Não há indícios objetivos de que vivamos um momento em que “os de baixo não mais aceitem o domínio dos de cima e que estes, tampouco, já não mais consigam governar como antes”, mas fica evidente que o status quo está sendo questionado como nunca dantes na história recente desse país.

Num primeiro momento muitos se assustaram com o furor das linhas editoriais de alguns veículos de comunicação, talvez porque nutrissem a ilusão de classes de que a mídia poderia fazer ataques seletivos, como se a sua motivação fosse de natureza pessoal e não de classe.

Como tática ela até pode adotar – e usualmente adota essa conduta – até que surja a oportunidade para desestabilizar o governo como um todo. Alguns mais desavisados poderiam questionar porque a burguesia teria interesse em desestabilizar um governo que, não sendo de conteúdo revolucionário, seria necessariamente burguês e, portanto, da classe dominante. São as contradições da própria classe dominante que explicam.

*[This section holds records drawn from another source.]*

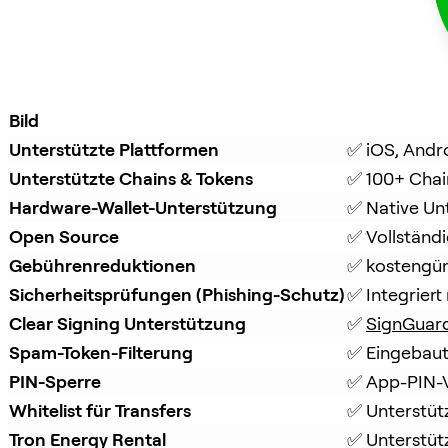
Bild
Unterstützte Plattformen
✅ iOS, Andr
Unterstützte Chains & Tokens
✅ 100+ Chai
Hardware-Wallet-Unterstützung
✅ Native Un
Open Source
✅ Vollständ
Gebührenreduktionen
✅ kostengüns
Sicherheitsprüfungen (Phishing-Schutz)
✅ Integriert 
Clear Signing Unterstützung
✅ 
SignGuar
Spam-Token-Filterung
✅ Eingebaut
PIN-Sperre
✅ App-PIN-V
Whitelist für Transfers
✅ Unterstüt
Tron Energy Rental
✅ Unterstüt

Embora esse de fato seja o conteúdo de classe desse governo, há inúmeras politicas e atitudes que contrariam frontalmente a classe dominante. Políticas que vão das relações internacionais de não alinhamento automático com os Estados Unidos da América – como sempre fizeram a classe dominante brasileira – aos programas sociais de combate a pobreza, inclusão social, respeito às minorias (ou maiorias) e o conflito distributivo de renda, expresso, dentre outras medidas, na valorização real do salário mínimo e na redução da taxa de juros, que nos 10 anos de governo Lula-Dilma caiu de 26,50 para 7,25%, voltando aos atuais 8,50%.

A dívida pública interna do Brasil é da ordem de 1,85 trilhão de reais. Desse montante algo como 1,13 trilhão estão indexadas aos índices de preços (713 bilhões) e aos juros básicos (407 bilhões) da economia. A oscilação anual, portanto, de apenas 1% na taxa básica de juros e nos índices de preços, representa um montante de 11,3 bilhões que entram ou saem nas contas bancárias dos especuladores nacionais e internacionais. Isso explica, naturalmente, a pressão que os especuladores fazem para, a um só tempo, reduzir as despesas do governo, elevar os preços (pressão inflacionária) e aumentar a taxa básica de juros.

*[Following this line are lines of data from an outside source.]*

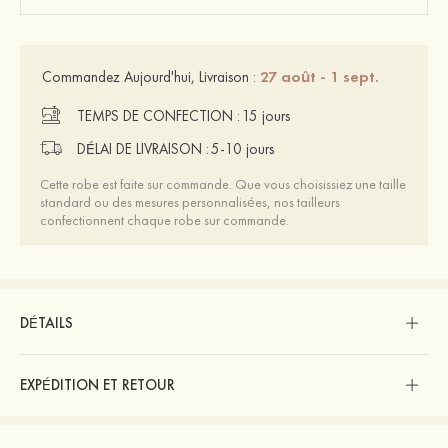
27 août - 1 sept.
Commandez Aujourd'hui, Livraison :
TEMPS DE CONFECTION :
15 jours
DÉLAI DE LIVRAISON :
5-10 jours
Cette robe est faite sur commande. Que vous choisissiez une taille
standard ou des mesures personnalisées, nos tailleurs
confectionnent chaque robe sur commande.
DÉTAILS
EXPÉDITION ET RETOUR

Ceder a essa chantagem é suicídio político. O governo precisa ter cada vez mais clareza de lado, de rumo, mesmo tendo presente a precária correlação de forças, em boa parte decorrente dessa falta de nitidez programática do próprio governo.

Da parte do movimento popular, igualmente, é preciso não se deixar enredar nem pelo “canto da sereia” e tampouco se pautar pelo “oficialismo”. Na luta política a pressão e a contrapressão serão sempre partes do mesmo processo.

Mas, no combate diário, às vezes paira a confusão, certa desorientação, até que surge um fato catalisador, como a denúncia feita por ninguém menos do que um membro da famigerada Central de Inteligência Americana (CIA) de que o governo americano monitora as comunicações de vários países do mundo, incluindo o Brasil.

Onde eles controlam os serviços telefônicos, como no caso do Brasil, esse serviço foi (e continua sendo) enormemente facilitado, revelando o crime que se fez quando das privatizações no governo tucano de Fernando Henrique Cardoso pois, além da questão econômica – por si só criminosa – o que estava em jogo era o princípio da nossa soberania como as revelações do agente da CIA acabam de evidenciar.

Por isso eu creio que a pauta da soberania, da reafirmação do orgulho nacional possa ser uma grande pauta mobilizadora, capaz de unificar os milhões de brasileiros que apenas recolheram momentaneamente suas “bandeiras”.